Gabriel Dossen

Personal information
- Nickname: Black Assassin
- Nationality: Irish
- Born: 29 November 1999 (age 26) Ivory Coast
- Weight: Middleweight

Boxing career
- Stance: Southpaw

Medal record
Men's amateur boxing
Representing Ireland
European Championships
| Gold medal – first place | 2022 Yerevan | Middleweight |

= Gabriel Dossen =

Irish boxer

Gabriel Dossen (born 29 November 1999) is an Irish amateur boxer who won a gold medal at the 2022 European Championships.

==Boxing career==
Dossen fights out of the southpaw stance. He currently fights under the Olympic Boxing Club in Galway having formerly fought with the Furbo Boxing Club in Spiddal.
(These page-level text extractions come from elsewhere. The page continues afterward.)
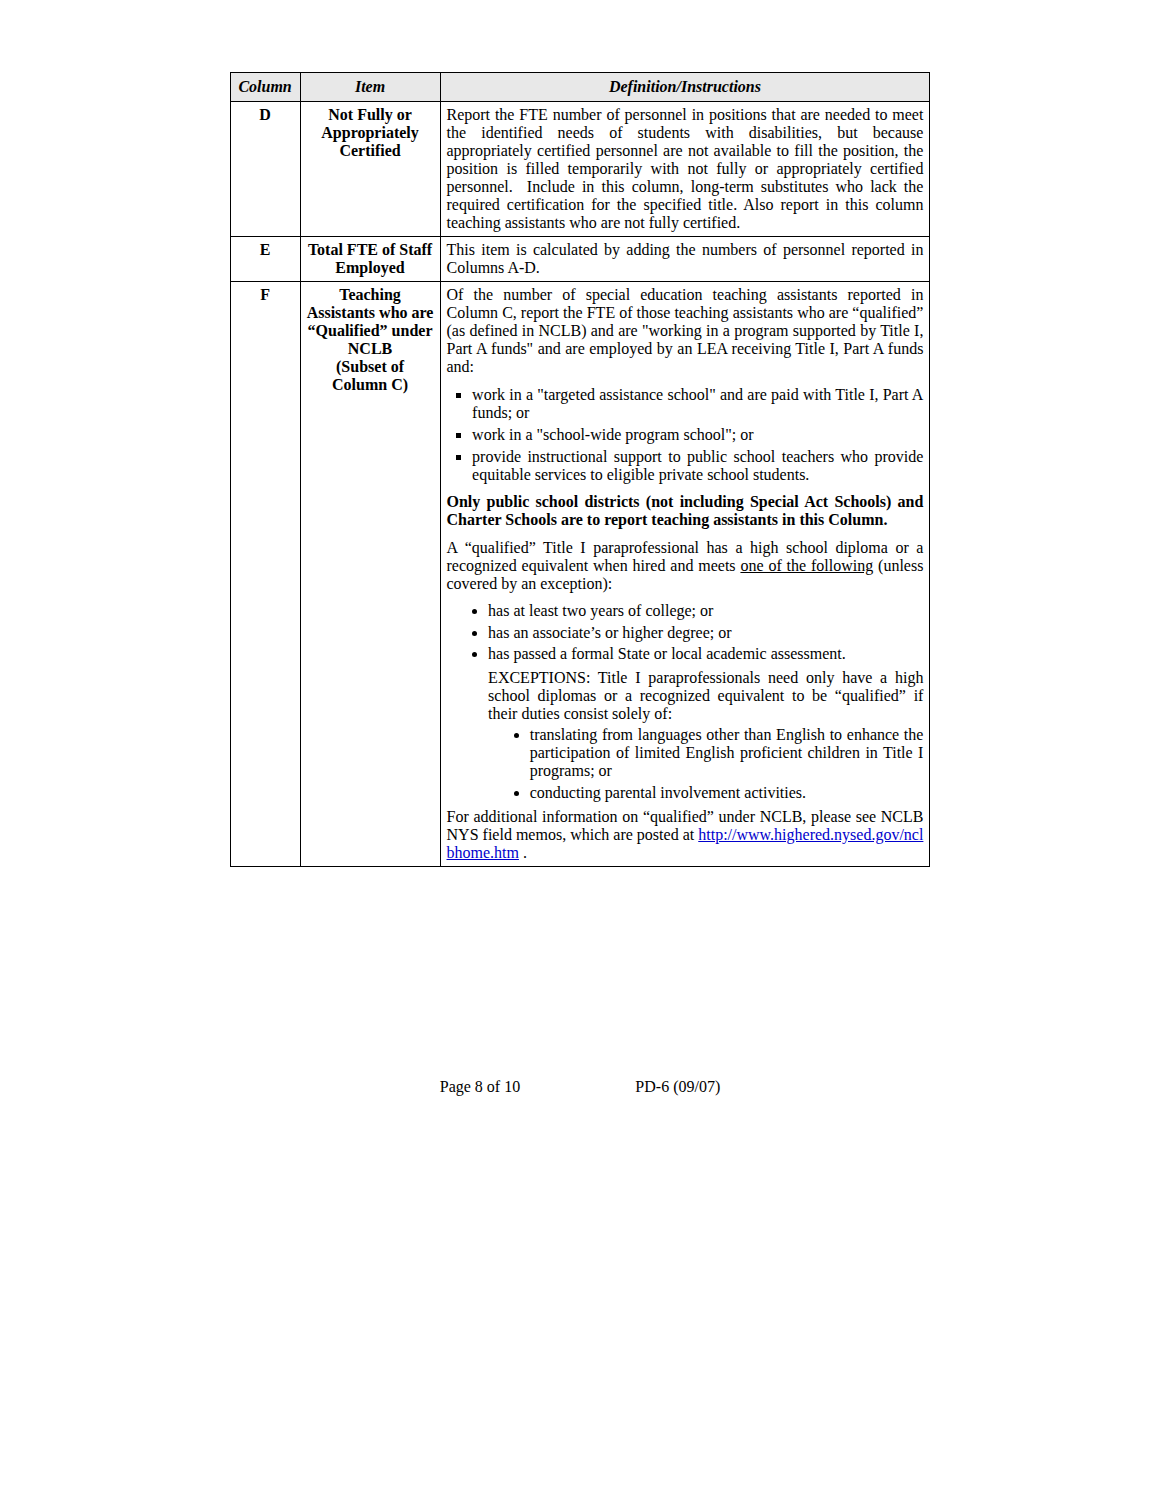| Column | Item | Definition/Instructions |
| --- | --- | --- |
| D | Not Fully or Appropriately Certified | Report the FTE number of personnel in positions that are needed to meet the identified needs of students with disabilities, but because appropriately certified personnel are not available to fill the position, the position is filled temporarily with not fully or appropriately certified personnel. Include in this column, long-term substitutes who lack the required certification for the specified title. Also report in this column teaching assistants who are not fully certified. |
| E | Total FTE of Staff Employed | This item is calculated by adding the numbers of personnel reported in Columns A-D. |
| F | Teaching Assistants who are “Qualified” under NCLB (Subset of Column C) | Of the number of special education teaching assistants reported in Column C, report the FTE of those teaching assistants who are “qualified” (as defined in NCLB) and are "working in a program supported by Title I, Part A funds" and are employed by an LEA receiving Title I, Part A funds and: work in a "targeted assistance school" and are paid with Title I, Part A funds; or work in a "school-wide program school"; or provide instructional support to public school teachers who provide equitable services to eligible private school students. Only public school districts (not including Special Act Schools) and Charter Schools are to report teaching assistants in this Column. A “qualified” Title I paraprofessional has a high school diploma or a recognized equivalent when hired and meets one of the following (unless covered by an exception): has at least two years of college; or has an associate’s or higher degree; or has passed a formal State or local academic assessment. EXCEPTIONS: Title I paraprofessionals need only have a high school diplomas or a recognized equivalent to be “qualified” if their duties consist solely of: translating from languages other than English to enhance the participation of limited English proficient children in Title I programs; or conducting parental involvement activities. For additional information on “qualified” under NCLB, please see NCLB NYS field memos, which are posted at http://www.highered.nysed.gov/nclbhome.htm . |
Page 8 of 10 PD-6 (09/07)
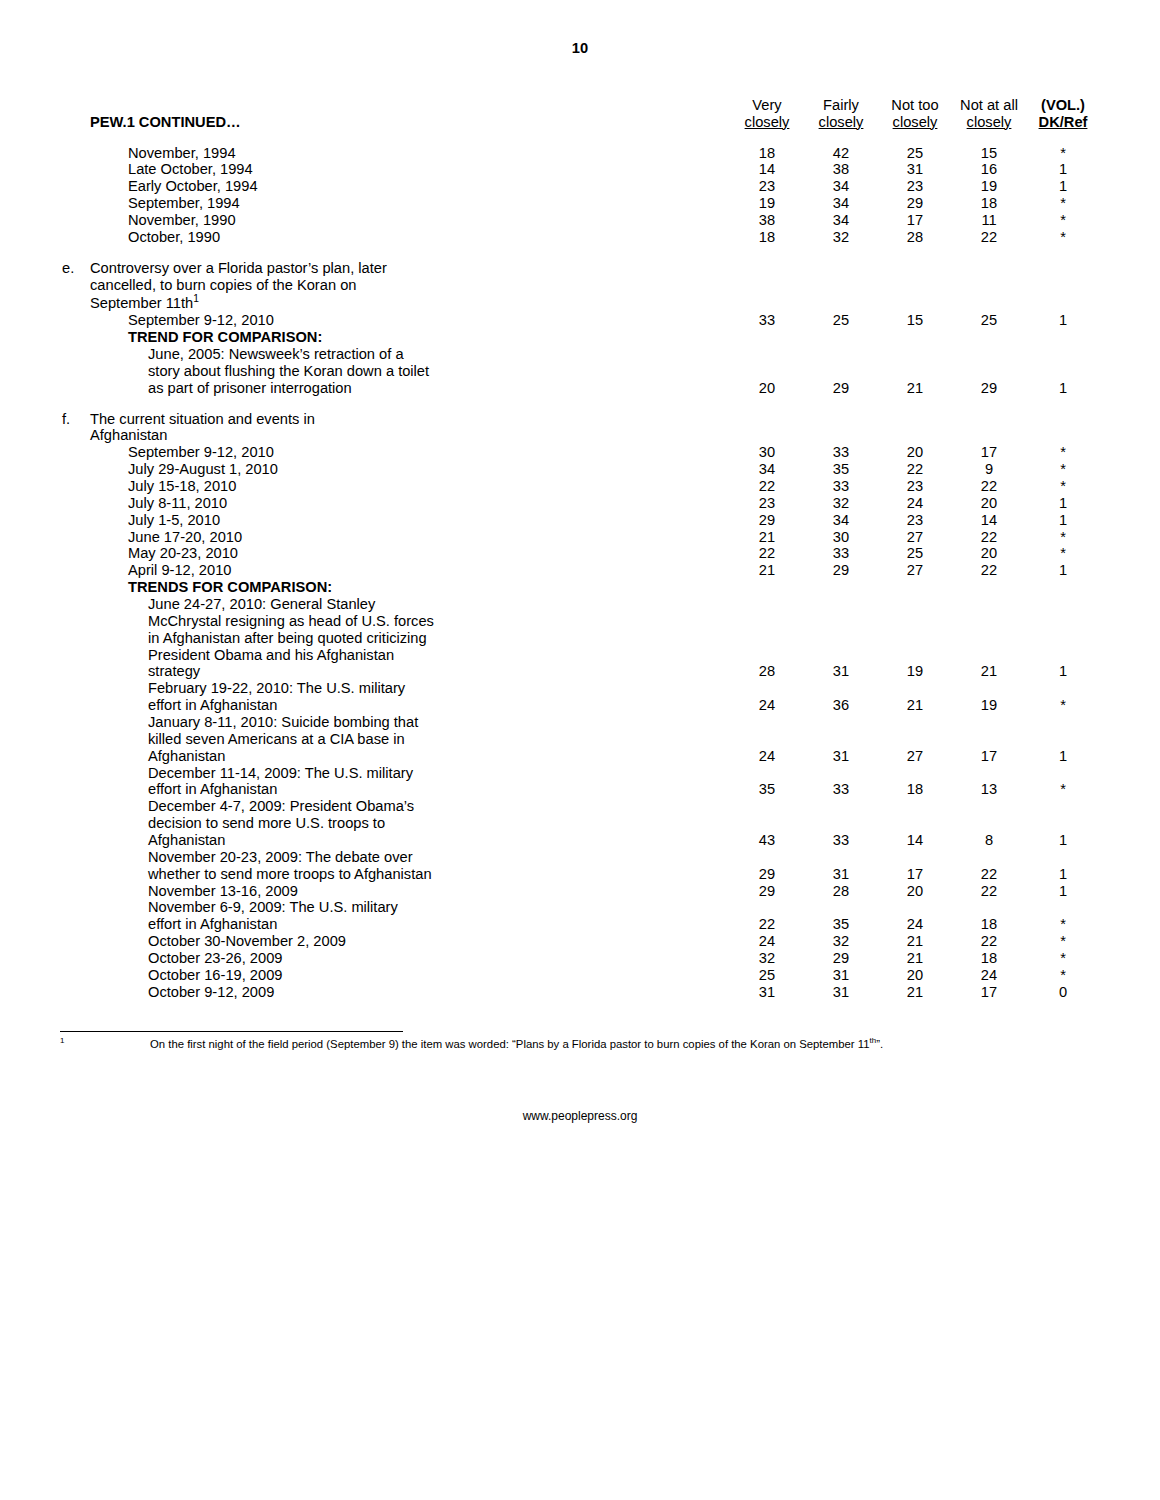10
| | PEW.1 CONTINUED… | Very closely | Fairly closely | Not too closely | Not at all closely | (VOL.) DK/Ref |
| | November, 1994 | 18 | 42 | 25 | 15 | * |
| | Late October, 1994 | 14 | 38 | 31 | 16 | 1 |
| | Early October, 1994 | 23 | 34 | 23 | 19 | 1 |
| | September, 1994 | 19 | 34 | 29 | 18 | * |
| | November, 1990 | 38 | 34 | 17 | 11 | * |
| | October, 1990 | 18 | 32 | 28 | 22 | * |
| e. | Controversy over a Florida pastor’s plan, later | | | | | |
| | cancelled, to burn copies of the Koran on | |
| | September 11th 1 | |
| | September 9-12, 2010 | 33 | 25 | 15 | 25 | 1 |
| | TREND FOR COMPARISON: | |
| | June, 2005: Newsweek’s retraction of a | |
| | story about flushing the Koran down a toilet | |
| | as part of prisoner interrogation | 20 | 29 | 21 | 29 | 1 |
| f. | The current situation and events in | |
| | Afghanistan | |
| | September 9-12, 2010 | 30 | 33 | 20 | 17 | * |
| | July 29-August 1, 2010 | 34 | 35 | 22 | 9 | * |
| | July 15-18, 2010 | 22 | 33 | 23 | 22 | * |
| | July 8-11, 2010 | 23 | 32 | 24 | 20 | 1 |
| | July 1-5, 2010 | 29 | 34 | 23 | 14 | 1 |
| | June 17-20, 2010 | 21 | 30 | 27 | 22 | * |
| | May 20-23, 2010 | 22 | 33 | 25 | 20 | * |
| | April 9-12, 2010 | 21 | 29 | 27 | 22 | 1 |
| | TRENDS FOR COMPARISON: | |
| | June 24-27, 2010: General Stanley | |
| | McChrystal resigning as head of U.S. forces | |
| | in Afghanistan after being quoted criticizing | |
| | President Obama and his Afghanistan | |
| | strategy | 28 | 31 | 19 | 21 | 1 |
| | February 19-22, 2010: The U.S. military | |
| | effort in Afghanistan | 24 | 36 | 21 | 19 | * |
| | January 8-11, 2010: Suicide bombing that | |
| | killed seven Americans at a CIA base in | |
| | Afghanistan | 24 | 31 | 27 | 17 | 1 |
| | December 11-14, 2009: The U.S. military | |
| | effort in Afghanistan | 35 | 33 | 18 | 13 | * |
| | December 4-7, 2009: President Obama’s | |
| | decision to send more U.S. troops to | |
| | Afghanistan | 43 | 33 | 14 | 8 | 1 |
| | November 20-23, 2009: The debate over | |
| | whether to send more troops to Afghanistan | 29 | 31 | 17 | 22 | 1 |
| | November 13-16, 2009 | 29 | 28 | 20 | 22 | 1 |
| | November 6-9, 2009: The U.S. military | |
| | effort in Afghanistan | 22 | 35 | 24 | 18 | * |
| | October 30-November 2, 2009 | 24 | 32 | 21 | 22 | * |
| | October 23-26, 2009 | 32 | 29 | 21 | 18 | * |
| | October 16-19, 2009 | 25 | 31 | 20 | 24 | * |
| | October 9-12, 2009 | 31 | 31 | 21 | 17 | 0 |
1
On the first night of the field period (September 9) the item was worded: “Plans by a Florida pastor to burn copies of the Koran on September 11th”.
www.peoplepress.org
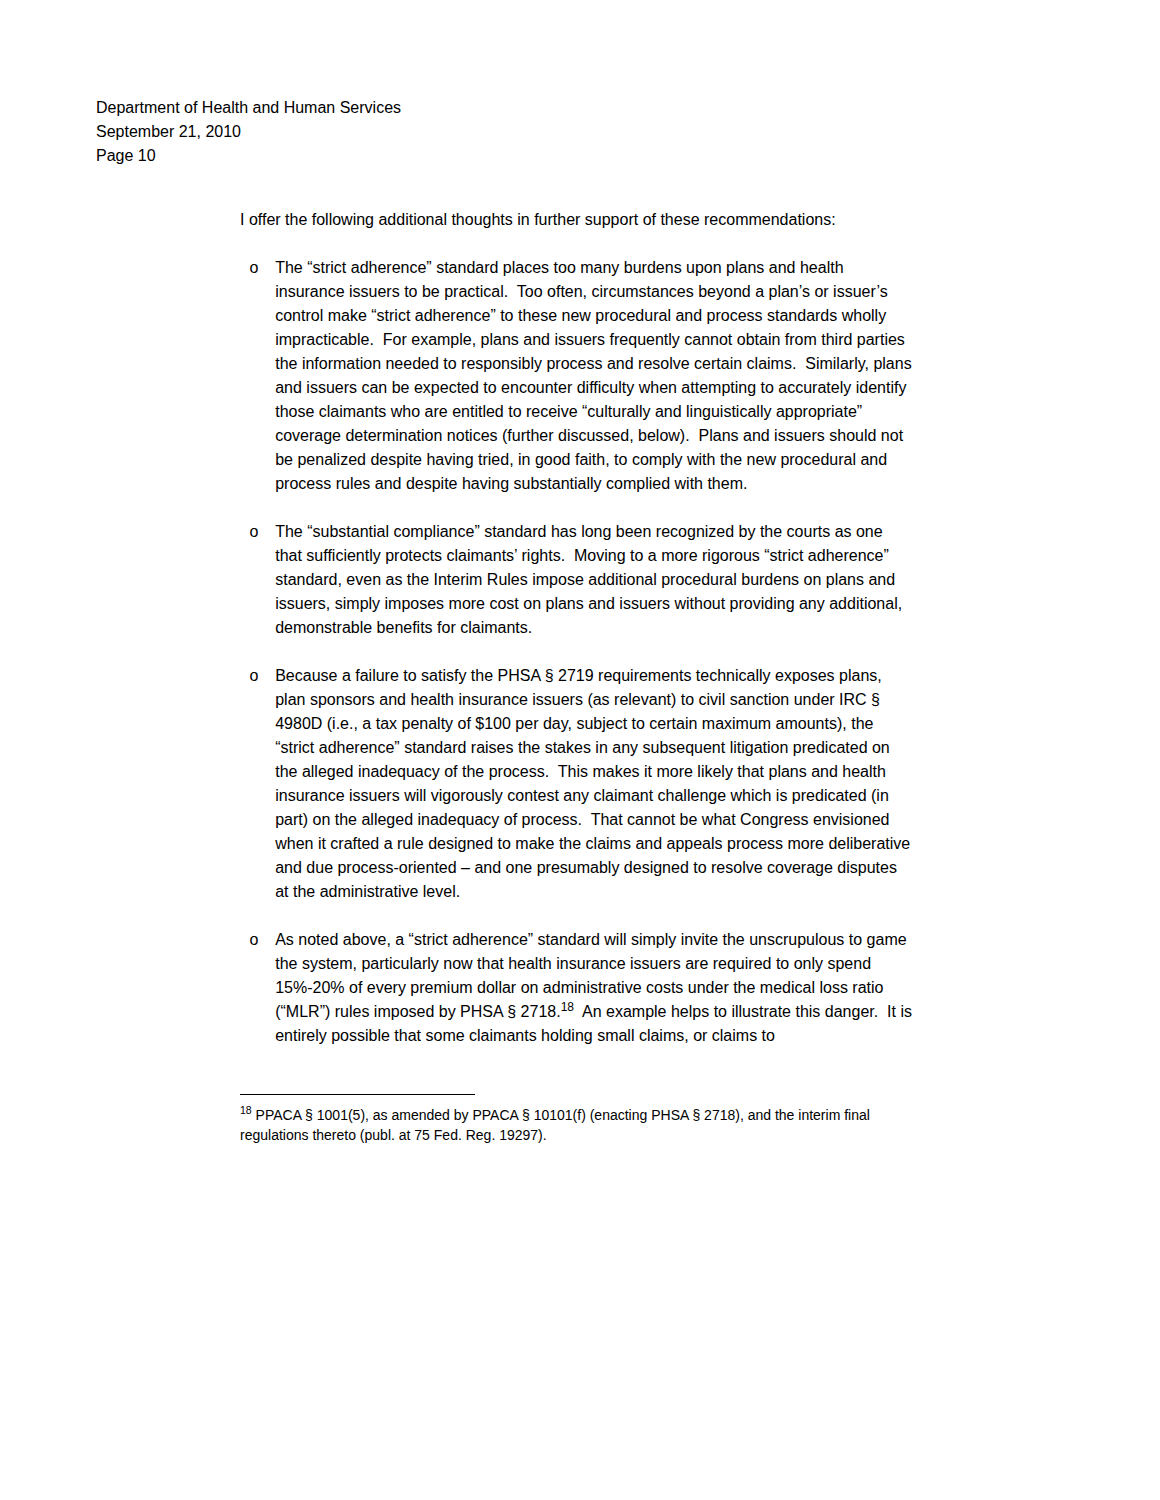Department of Health and Human Services
September 21, 2010
Page 10
I offer the following additional thoughts in further support of these recommendations:
The “strict adherence” standard places too many burdens upon plans and health insurance issuers to be practical. Too often, circumstances beyond a plan’s or issuer’s control make “strict adherence” to these new procedural and process standards wholly impracticable. For example, plans and issuers frequently cannot obtain from third parties the information needed to responsibly process and resolve certain claims. Similarly, plans and issuers can be expected to encounter difficulty when attempting to accurately identify those claimants who are entitled to receive “culturally and linguistically appropriate” coverage determination notices (further discussed, below). Plans and issuers should not be penalized despite having tried, in good faith, to comply with the new procedural and process rules and despite having substantially complied with them.
The “substantial compliance” standard has long been recognized by the courts as one that sufficiently protects claimants’ rights. Moving to a more rigorous “strict adherence” standard, even as the Interim Rules impose additional procedural burdens on plans and issuers, simply imposes more cost on plans and issuers without providing any additional, demonstrable benefits for claimants.
Because a failure to satisfy the PHSA § 2719 requirements technically exposes plans, plan sponsors and health insurance issuers (as relevant) to civil sanction under IRC § 4980D (i.e., a tax penalty of $100 per day, subject to certain maximum amounts), the “strict adherence” standard raises the stakes in any subsequent litigation predicated on the alleged inadequacy of the process. This makes it more likely that plans and health insurance issuers will vigorously contest any claimant challenge which is predicated (in part) on the alleged inadequacy of process. That cannot be what Congress envisioned when it crafted a rule designed to make the claims and appeals process more deliberative and due process-oriented – and one presumably designed to resolve coverage disputes at the administrative level.
As noted above, a “strict adherence” standard will simply invite the unscrupulous to game the system, particularly now that health insurance issuers are required to only spend 15%-20% of every premium dollar on administrative costs under the medical loss ratio (“MLR”) rules imposed by PHSA § 2718.18 An example helps to illustrate this danger. It is entirely possible that some claimants holding small claims, or claims to
18 PPACA § 1001(5), as amended by PPACA § 10101(f) (enacting PHSA § 2718), and the interim final regulations thereto (publ. at 75 Fed. Reg. 19297).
Dossen won bronze in the 2016 AIBA Youth World Boxing Championships as a light welterweight and bronze at the 2017 EUBC European Youth Championships. On 30 May 2022, he won middleweight gold at the 2022 European Amateur Boxing Championships in Yerevan, Armenia.

==Criminal conviction==
In November 2025, Dossen was sentenced to five and a half years in prison for dealing drugs, including cocaine. He had 18 previous convictions, of which 9 were related to drugs.

==Personal life==
Dossen was born in Ivory Coast and moved to Ireland at a young age. He currently lives in the Knocknacarra area of Galway where he works at Tesco and is a business studies student at Technological University of the Shannon: Midlands Midwest.